▸ **Reading text**
# Threats and foul language



## packman mike (May 10, 2013)

Does this site have rules against others threatening you and using foul language??? How does one report such behaviour???


----------



## lori in thayer (Apr 8, 2015)

Just take a deep breath and move on. This is why I (and many other serious pickers) haven't posted in this group in several years. I guess I'll just keep my finds to myself and my local picker friends who don't get caught up in the drama. I thought I'd give it another chance to see if folks had grown up...Not so much.

Adiose


----------



## shroomwinkle (May 6, 2013)

I think it does, only shroomwinkle is aloud to be a smart azz. Hey good luck this there. I will give these people the pictures there dreaming of on friday, gettin off work a couple hours early and headed out to Two Rivers.


----------



## packman mike (May 10, 2013)

Shroomwinkle...you can call me anything you want, just don't call me late for morels. GOOD LUCK!!!


----------



## sporeloser (Apr 26, 2013)

Hey winkle toes there not up yet so no big bag for you. That was funny!!!! I haven't heard anything around my neck of the woods so I'm gonna hold off for a week. Well I hope I can hold off until next week!!!


----------



## slicker_picker (Apr 25, 2014)

Reports are coming in all over the state. A few more days of 60-70° days and 45-50° nights with some rain inbetween and they will be up this weekend. Last year the main push was around April 26th... But we were cooler with less rain, and a couple cold snaps inbetween. Im headed to my Mo river bottom spots this weekend. Hopefully i dont get skunked.


----------



## shroomwinkle (May 6, 2013)

Whoa whoa whoa, winkle toes, that is the best you can come up with, i pretty well set myself up for way worst then that. I agree with you a little early around Lincoln I'm thinking June 1st, anyway the big bag WILL be out friday for me.


----------



## sporeloser (Apr 26, 2013)

Good come back winkle. I've always appreciated your sarcasm well once I found out you were actually funny. Hey don't get ran down by a wild boar. But just in case I've heard if one is chasing you all ya have to do is turn around and say WHOA WHOA WHOA!!!! Good luck this weekend.


----------

▸ **Provided material**
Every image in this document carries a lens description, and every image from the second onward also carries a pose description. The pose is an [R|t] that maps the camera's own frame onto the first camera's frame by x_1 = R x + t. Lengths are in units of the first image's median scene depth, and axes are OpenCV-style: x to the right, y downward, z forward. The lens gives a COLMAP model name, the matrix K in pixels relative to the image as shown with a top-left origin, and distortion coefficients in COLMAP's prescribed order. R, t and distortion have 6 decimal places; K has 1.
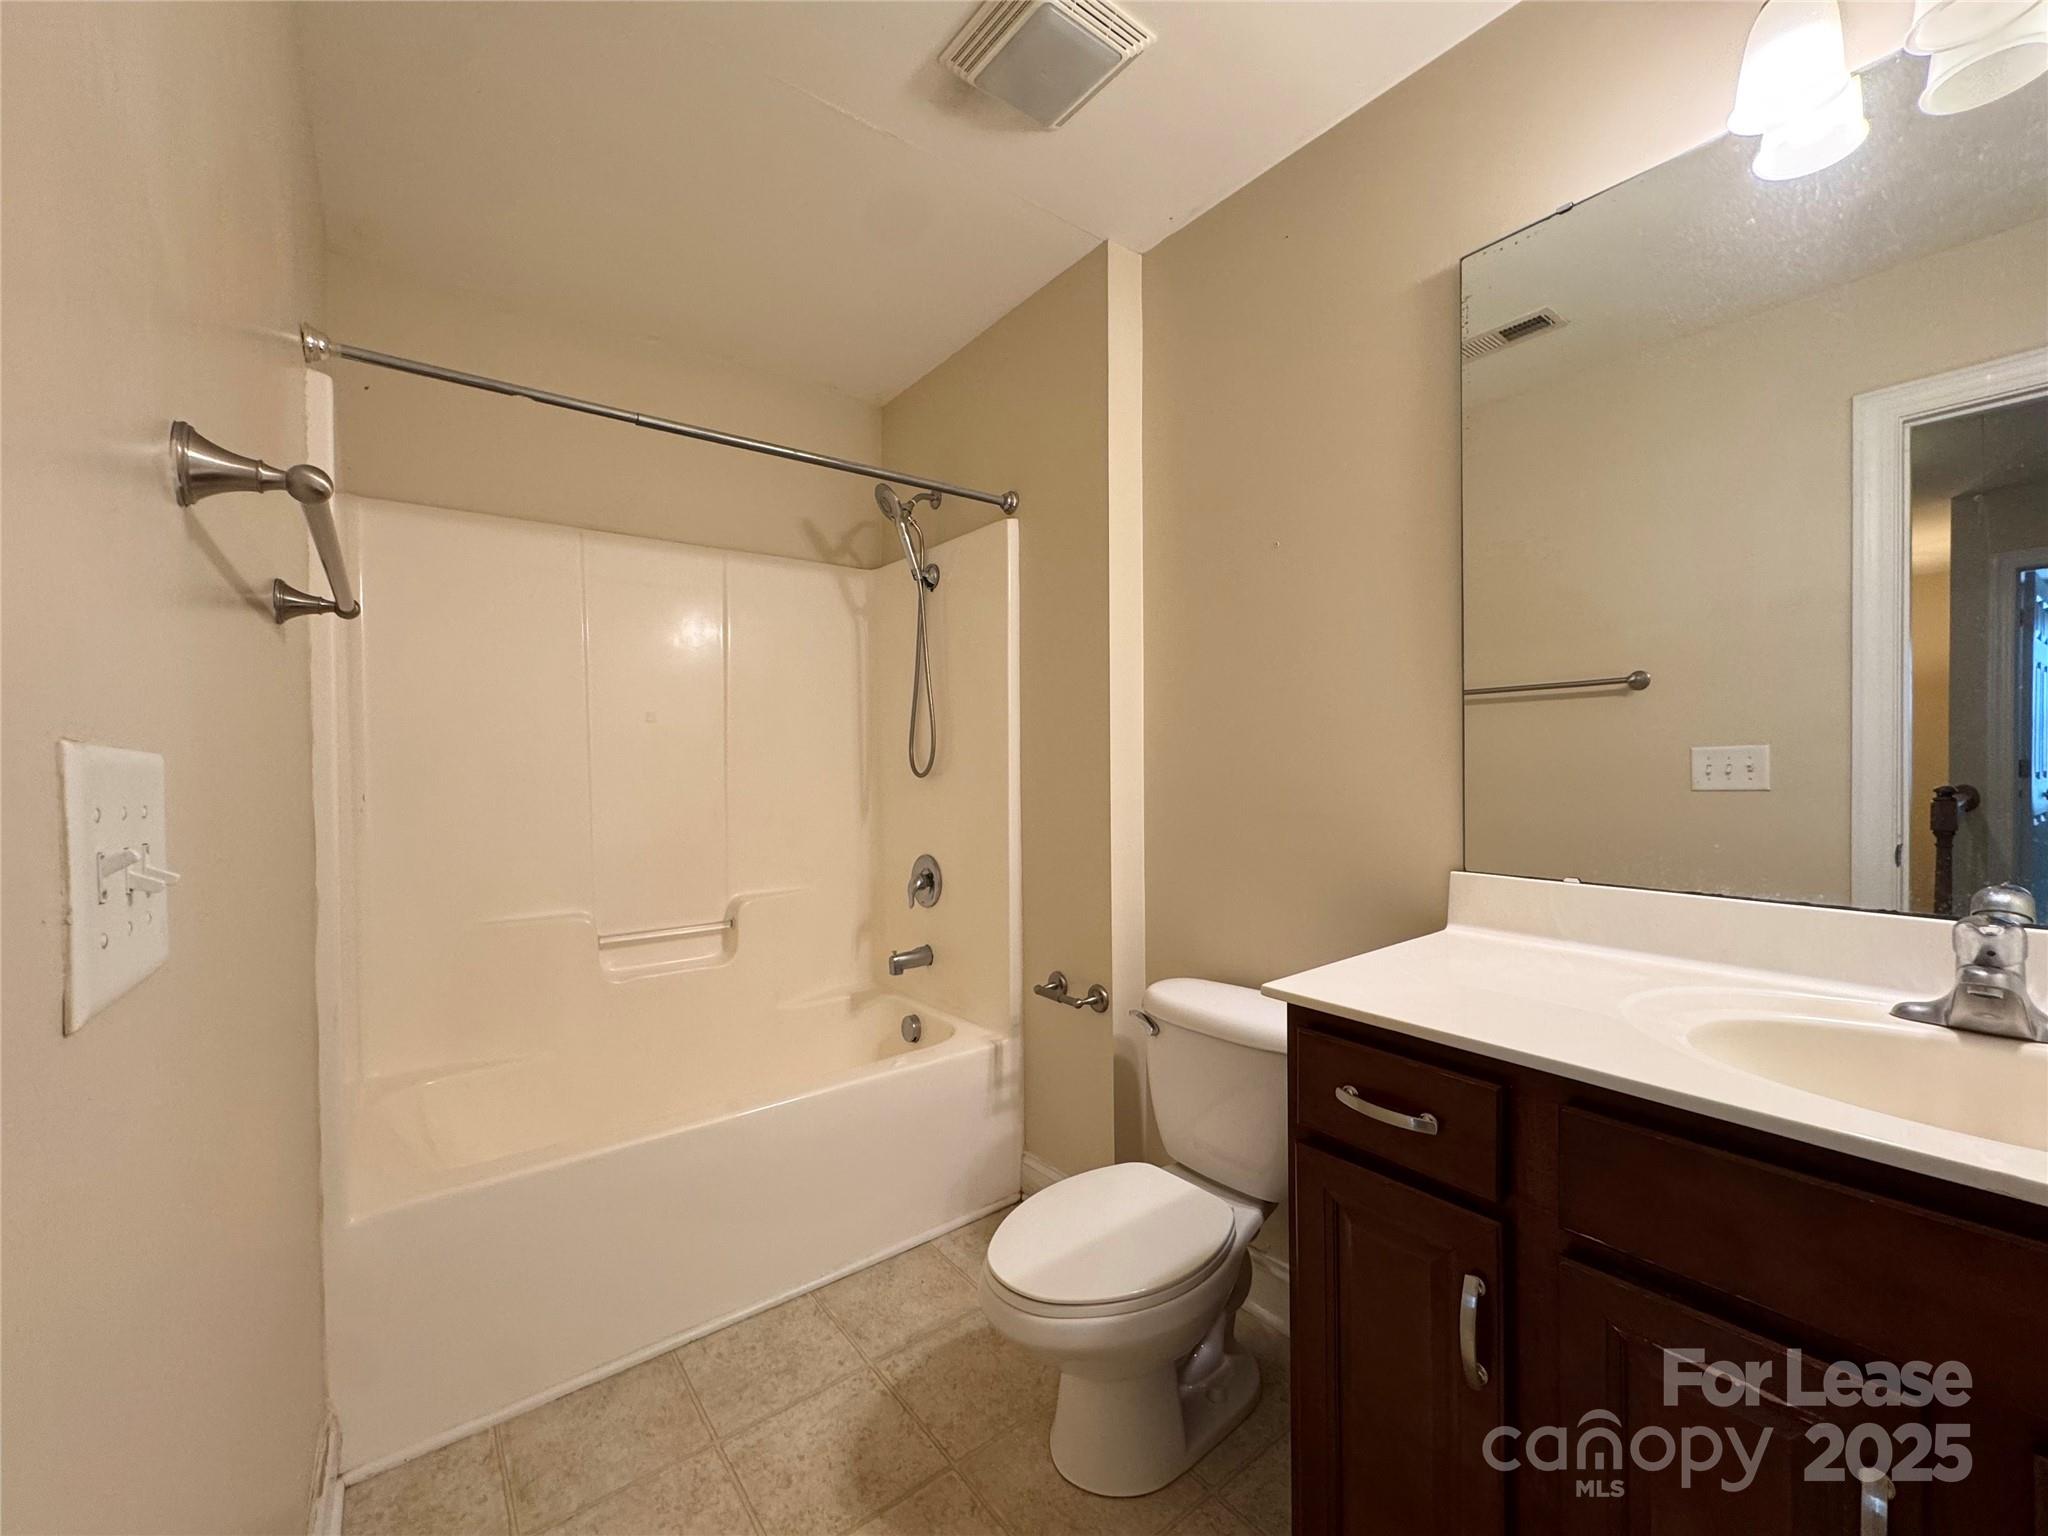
lens RADIAL K [[816.1, 0, 1018.6], [0, 816.1, 768.9], [0, 0, 1]] dist [-0.002883, -0.000091]
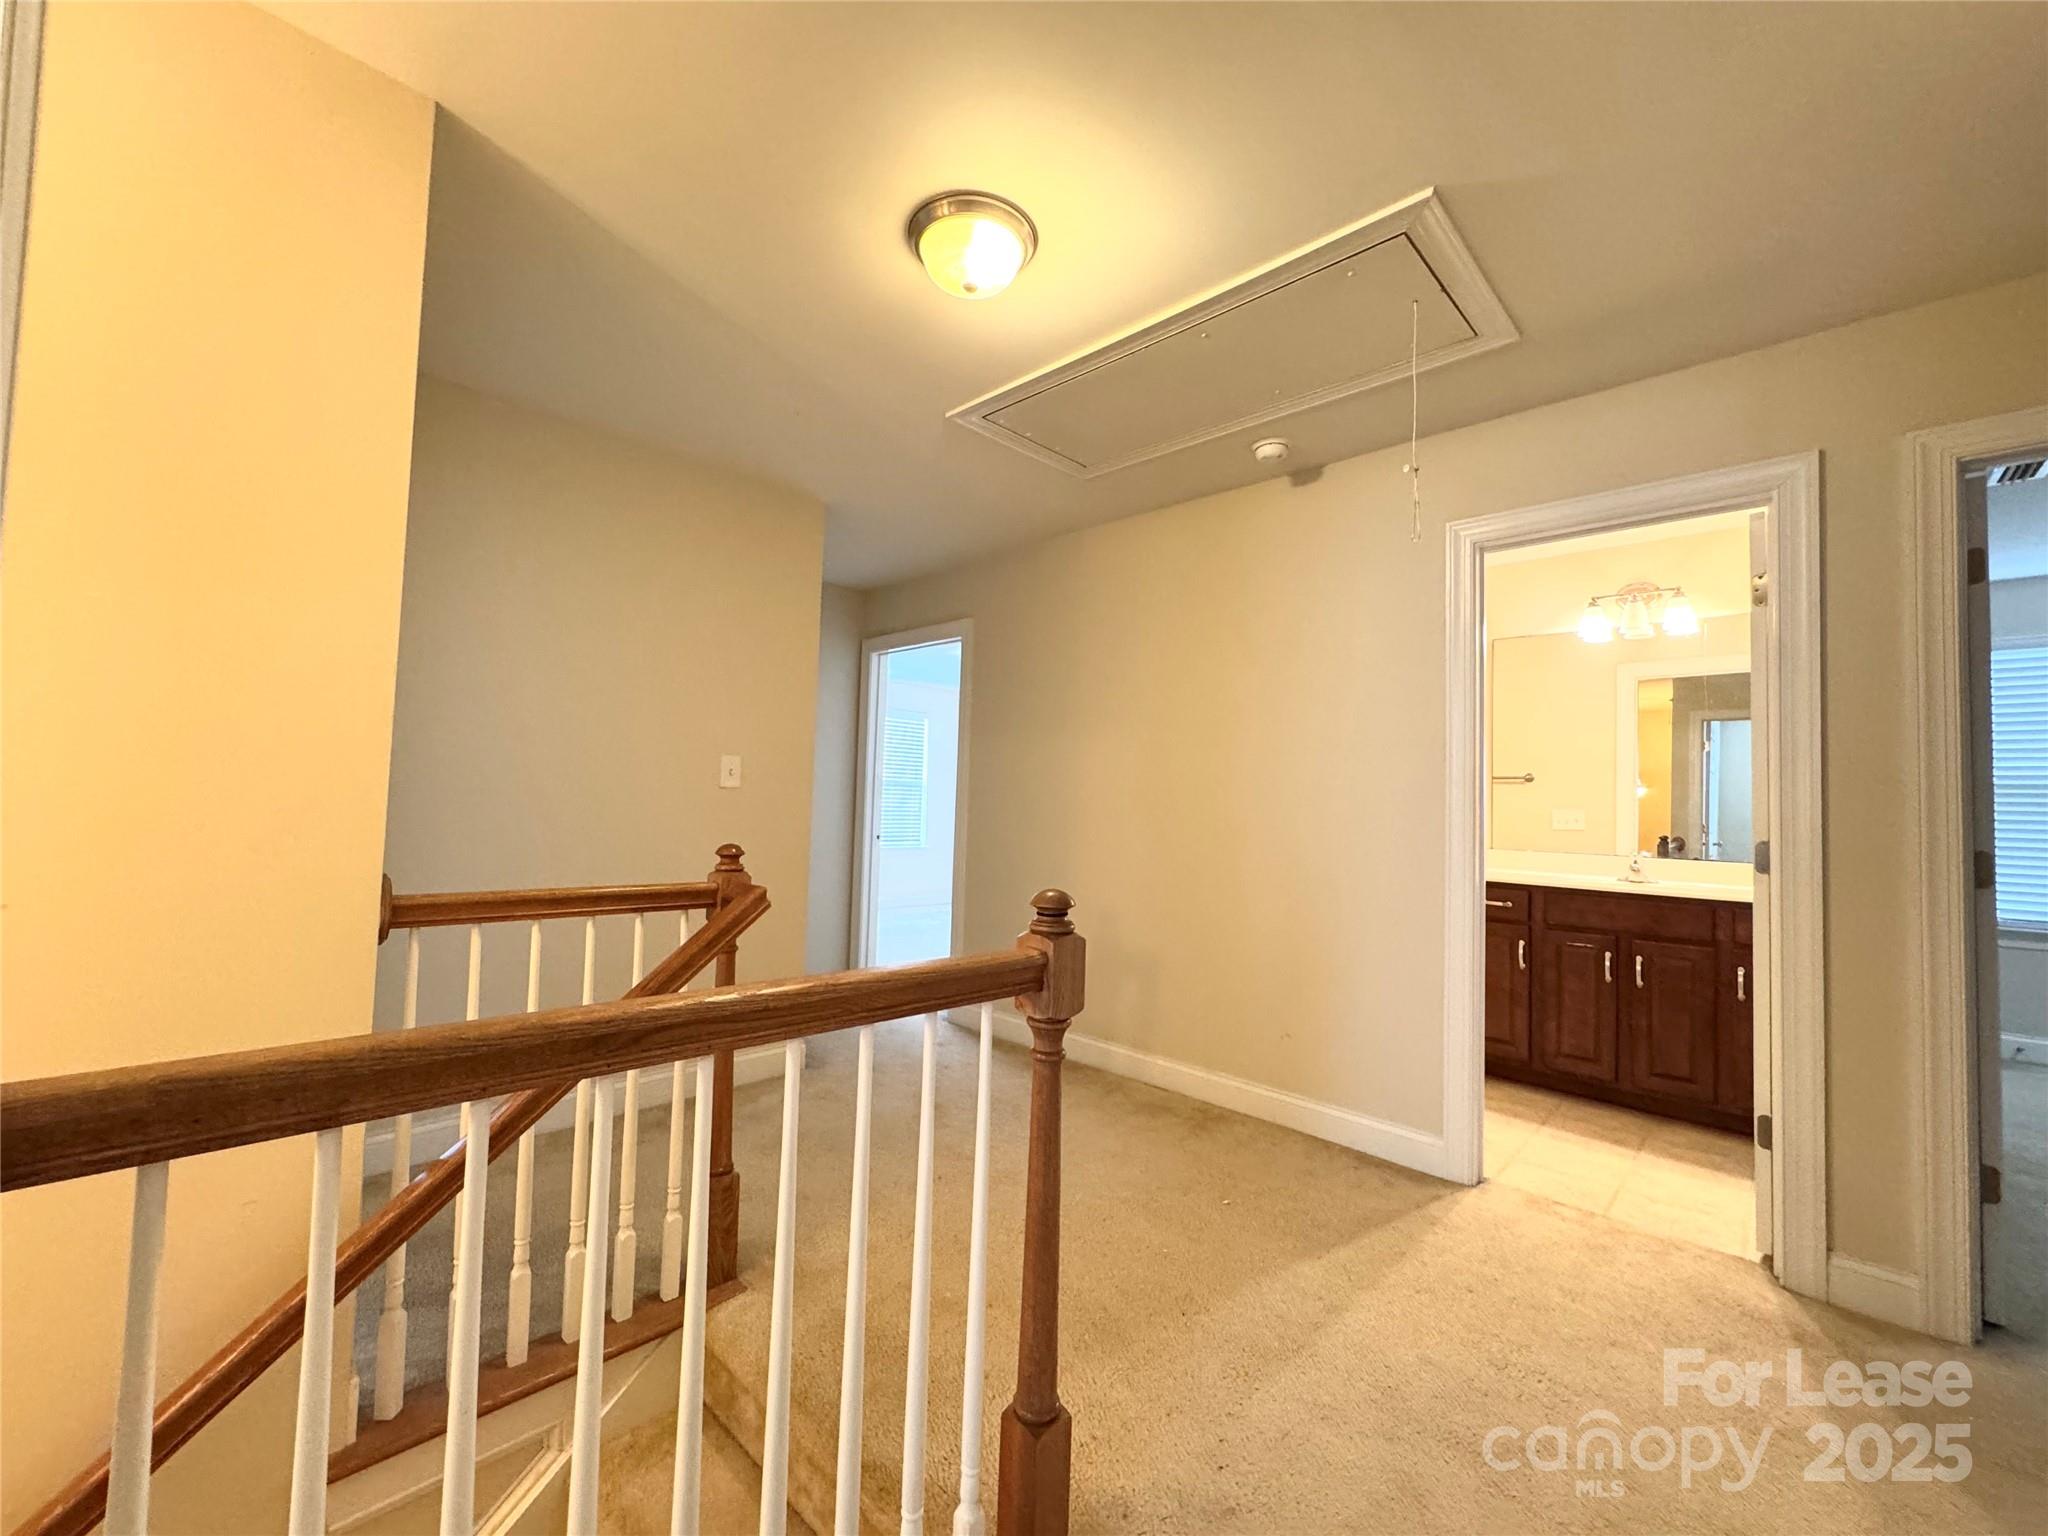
lens RADIAL K [[816.1, 0, 1018.6], [0, 816.1, 768.9], [0, 0, 1]] dist [-0.002883, -0.000091]
pose [[0.988265, 0.047428, 0.145198, -0.921039], [-0.040462, 0.997901, -0.050557, 0.032033], [-0.147291, 0.044089, 0.988110, -0.966027]]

▸ **What you need to do**
1) Retype the forum thread starting at "Just take a" and ending at "up...Not so much.".
2) In the forum thread, where was shroomwinkle headed after leaving work a couple hours early on Friday?
The lines above are separate material from the forum thread.

▸ **Solved problems**
1)
Just take a deep breath and move on. This is why I (and many other serious pickers) haven't posted in this group in several years. I guess I'll just keep my finds to myself and my local picker friends who don't get caught up in the drama. I thought I'd give it another chance to see if folks had grown up...Not so much.

2) Two Rivers.